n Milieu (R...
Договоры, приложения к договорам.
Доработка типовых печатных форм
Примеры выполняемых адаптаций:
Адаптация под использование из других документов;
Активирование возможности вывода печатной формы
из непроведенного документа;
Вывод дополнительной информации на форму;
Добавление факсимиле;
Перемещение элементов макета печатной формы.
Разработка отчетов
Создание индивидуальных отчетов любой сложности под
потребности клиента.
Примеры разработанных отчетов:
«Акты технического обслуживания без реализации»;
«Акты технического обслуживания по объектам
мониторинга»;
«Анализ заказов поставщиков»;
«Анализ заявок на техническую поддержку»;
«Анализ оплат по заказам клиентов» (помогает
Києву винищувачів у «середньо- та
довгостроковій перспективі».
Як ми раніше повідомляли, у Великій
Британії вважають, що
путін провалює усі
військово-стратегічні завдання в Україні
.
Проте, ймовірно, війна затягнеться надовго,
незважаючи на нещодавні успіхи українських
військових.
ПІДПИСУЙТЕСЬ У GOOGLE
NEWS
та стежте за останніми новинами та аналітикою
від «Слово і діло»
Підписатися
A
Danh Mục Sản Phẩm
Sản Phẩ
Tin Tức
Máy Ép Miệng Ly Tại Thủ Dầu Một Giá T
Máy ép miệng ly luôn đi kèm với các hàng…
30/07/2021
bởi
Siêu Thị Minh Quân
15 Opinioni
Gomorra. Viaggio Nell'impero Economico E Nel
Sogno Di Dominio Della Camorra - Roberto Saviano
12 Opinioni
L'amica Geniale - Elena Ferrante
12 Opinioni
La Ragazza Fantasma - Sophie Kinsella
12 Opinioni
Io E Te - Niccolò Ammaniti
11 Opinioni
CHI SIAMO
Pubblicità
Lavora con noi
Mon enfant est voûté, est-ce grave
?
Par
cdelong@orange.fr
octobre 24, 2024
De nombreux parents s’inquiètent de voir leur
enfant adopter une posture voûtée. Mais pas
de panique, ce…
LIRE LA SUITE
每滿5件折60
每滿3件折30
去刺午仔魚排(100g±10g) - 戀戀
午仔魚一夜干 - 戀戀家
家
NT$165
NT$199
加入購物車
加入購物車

┄┄┄┄┄┄┄┄┄┄┄┄┄┄┄┄┄┄┄┄

■ Exercise requirements: Write down again the exact lines running from the beginning of the data to the line containing "De nombreux parents s’inquiètent de voir leur", with both ends included.

■ Answer section:
n Milieu (R...
Договоры, приложения к договорам.
Доработка типовых печатных форм
Примеры выполняемых адаптаций:
Адаптация под использование из других документов;
Активирование возможности вывода печатной формы
из непроведенного документа;
Вывод дополнительной информации на форму;
Добавление факсимиле;
Перемещение элементов макета печатной формы.
Разработка отчетов
Создание индивидуальных отчетов любой сложности под
потребности клиента.
Примеры разработанных отчетов:
«Акты технического обслуживания без реализации»;
«Акты технического обслуживания по объектам
мониторинга»;
«Анализ заказов поставщиков»;
«Анализ заявок на техническую поддержку»;
«Анализ оплат по заказам клиентов» (помогает
Києву винищувачів у «середньо- та
довгостроковій перспективі».
Як ми раніше повідомляли, у Великій
Британії вважають, що
путін провалює усі
військово-стратегічні завдання в Україні
.
Проте, ймовірно, війна затягнеться надовго,
незважаючи на нещодавні успіхи українських
військових.
ПІДПИСУЙТЕСЬ У GOOGLE
NEWS
та стежте за останніми новинами та аналітикою
від «Слово і діло»
Підписатися
A
Danh Mục Sản Phẩm
Sản Phẩ
Tin Tức
Máy Ép Miệng Ly Tại Thủ Dầu Một Giá T
Máy ép miệng ly luôn đi kèm với các hàng…
30/07/2021
bởi
Siêu Thị Minh Quân
15 Opinioni
Gomorra. Viaggio Nell'impero Economico E Nel
Sogno Di Dominio Della Camorra - Roberto Saviano
12 Opinioni
L'amica Geniale - Elena Ferrante
12 Opinioni
La Ragazza Fantasma - Sophie Kinsella
12 Opinioni
Io E Te - Niccolò Ammaniti
11 Opinioni
CHI SIAMO
Pubblicità
Lavora con noi
Mon enfant est voûté, est-ce grave
?
Par
cdelong@orange.fr
octobre 24, 2024
De nombreux parents s’inquiètent de voir leur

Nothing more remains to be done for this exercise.